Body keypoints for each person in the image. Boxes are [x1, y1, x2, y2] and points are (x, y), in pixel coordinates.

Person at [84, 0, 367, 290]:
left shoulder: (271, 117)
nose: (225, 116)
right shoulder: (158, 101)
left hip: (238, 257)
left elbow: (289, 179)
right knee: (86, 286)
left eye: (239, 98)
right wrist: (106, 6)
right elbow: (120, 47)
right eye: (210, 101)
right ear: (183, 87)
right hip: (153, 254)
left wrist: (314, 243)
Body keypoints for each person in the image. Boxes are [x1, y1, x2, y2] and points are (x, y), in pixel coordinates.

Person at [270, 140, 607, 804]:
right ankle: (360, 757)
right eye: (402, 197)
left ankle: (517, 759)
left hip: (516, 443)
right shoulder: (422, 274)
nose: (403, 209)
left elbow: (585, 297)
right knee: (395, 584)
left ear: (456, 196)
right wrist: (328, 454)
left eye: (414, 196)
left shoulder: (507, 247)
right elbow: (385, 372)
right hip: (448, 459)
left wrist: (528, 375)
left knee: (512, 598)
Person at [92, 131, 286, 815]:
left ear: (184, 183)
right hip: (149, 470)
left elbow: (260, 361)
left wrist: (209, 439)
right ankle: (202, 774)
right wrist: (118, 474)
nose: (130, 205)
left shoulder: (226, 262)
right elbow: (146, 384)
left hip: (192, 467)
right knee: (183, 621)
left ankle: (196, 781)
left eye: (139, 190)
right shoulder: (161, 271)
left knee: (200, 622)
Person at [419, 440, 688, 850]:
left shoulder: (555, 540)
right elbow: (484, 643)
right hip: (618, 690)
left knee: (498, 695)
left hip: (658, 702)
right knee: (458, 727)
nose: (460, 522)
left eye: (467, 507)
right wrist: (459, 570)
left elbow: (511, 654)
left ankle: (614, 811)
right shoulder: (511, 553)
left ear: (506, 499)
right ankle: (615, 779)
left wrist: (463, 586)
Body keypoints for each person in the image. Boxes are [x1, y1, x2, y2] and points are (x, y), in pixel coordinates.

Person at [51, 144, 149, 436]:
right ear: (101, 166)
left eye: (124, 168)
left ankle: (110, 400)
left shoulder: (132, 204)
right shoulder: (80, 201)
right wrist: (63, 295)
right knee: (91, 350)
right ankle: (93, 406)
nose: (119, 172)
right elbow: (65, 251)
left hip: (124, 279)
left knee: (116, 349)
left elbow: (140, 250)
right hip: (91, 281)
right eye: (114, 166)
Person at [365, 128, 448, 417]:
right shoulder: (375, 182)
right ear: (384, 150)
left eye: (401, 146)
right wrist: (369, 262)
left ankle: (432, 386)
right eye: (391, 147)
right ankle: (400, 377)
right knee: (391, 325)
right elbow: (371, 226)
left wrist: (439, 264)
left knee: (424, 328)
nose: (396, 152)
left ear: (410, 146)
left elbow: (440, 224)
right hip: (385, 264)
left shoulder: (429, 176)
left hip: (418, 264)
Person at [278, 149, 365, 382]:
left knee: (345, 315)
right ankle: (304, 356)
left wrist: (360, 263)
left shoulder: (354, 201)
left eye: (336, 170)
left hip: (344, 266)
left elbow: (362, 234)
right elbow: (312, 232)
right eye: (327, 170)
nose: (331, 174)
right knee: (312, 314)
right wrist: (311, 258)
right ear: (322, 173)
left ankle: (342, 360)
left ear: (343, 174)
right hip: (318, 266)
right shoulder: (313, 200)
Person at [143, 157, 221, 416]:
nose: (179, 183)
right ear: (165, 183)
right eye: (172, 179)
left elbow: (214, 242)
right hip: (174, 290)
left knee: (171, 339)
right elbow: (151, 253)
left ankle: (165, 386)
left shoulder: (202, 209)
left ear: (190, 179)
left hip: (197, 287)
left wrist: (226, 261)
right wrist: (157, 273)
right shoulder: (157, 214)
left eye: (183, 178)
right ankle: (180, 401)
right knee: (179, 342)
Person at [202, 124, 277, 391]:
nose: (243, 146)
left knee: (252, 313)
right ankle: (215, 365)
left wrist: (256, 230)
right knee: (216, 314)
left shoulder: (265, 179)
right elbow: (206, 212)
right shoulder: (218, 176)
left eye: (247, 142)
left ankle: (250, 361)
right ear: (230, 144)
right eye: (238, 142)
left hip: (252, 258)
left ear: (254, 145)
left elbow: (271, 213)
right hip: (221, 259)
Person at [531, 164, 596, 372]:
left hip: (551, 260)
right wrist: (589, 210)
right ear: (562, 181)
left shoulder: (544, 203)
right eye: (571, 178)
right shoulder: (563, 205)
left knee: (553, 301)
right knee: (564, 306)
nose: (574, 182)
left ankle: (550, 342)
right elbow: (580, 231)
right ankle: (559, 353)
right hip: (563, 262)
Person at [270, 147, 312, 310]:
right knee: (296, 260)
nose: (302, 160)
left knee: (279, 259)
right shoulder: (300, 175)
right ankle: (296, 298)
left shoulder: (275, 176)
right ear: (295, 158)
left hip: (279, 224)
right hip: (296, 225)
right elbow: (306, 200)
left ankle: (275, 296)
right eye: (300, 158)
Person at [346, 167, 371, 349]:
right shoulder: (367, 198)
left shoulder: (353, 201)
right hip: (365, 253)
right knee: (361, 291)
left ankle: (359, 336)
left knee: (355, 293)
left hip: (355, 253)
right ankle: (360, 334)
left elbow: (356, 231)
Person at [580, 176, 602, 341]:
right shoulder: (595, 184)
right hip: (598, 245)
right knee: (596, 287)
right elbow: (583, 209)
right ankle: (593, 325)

PROBLEM TO WORK ON:
Your task is to restate, word for word, the lines from the beginning of the records to the line with "right ear: (183, 87)", inclusive.

TASK RESPONSE:
Body keypoints for each person in the image. Boxes are [x1, y1, x2, y2] and points are (x, y), in pixel coordinates.

Person at [84, 0, 367, 290]:
left shoulder: (271, 117)
nose: (225, 116)
right shoulder: (158, 101)
left hip: (238, 257)
left elbow: (289, 179)
right knee: (86, 286)
left eye: (239, 98)
right wrist: (106, 6)
right elbow: (120, 47)
right eye: (210, 101)
right ear: (183, 87)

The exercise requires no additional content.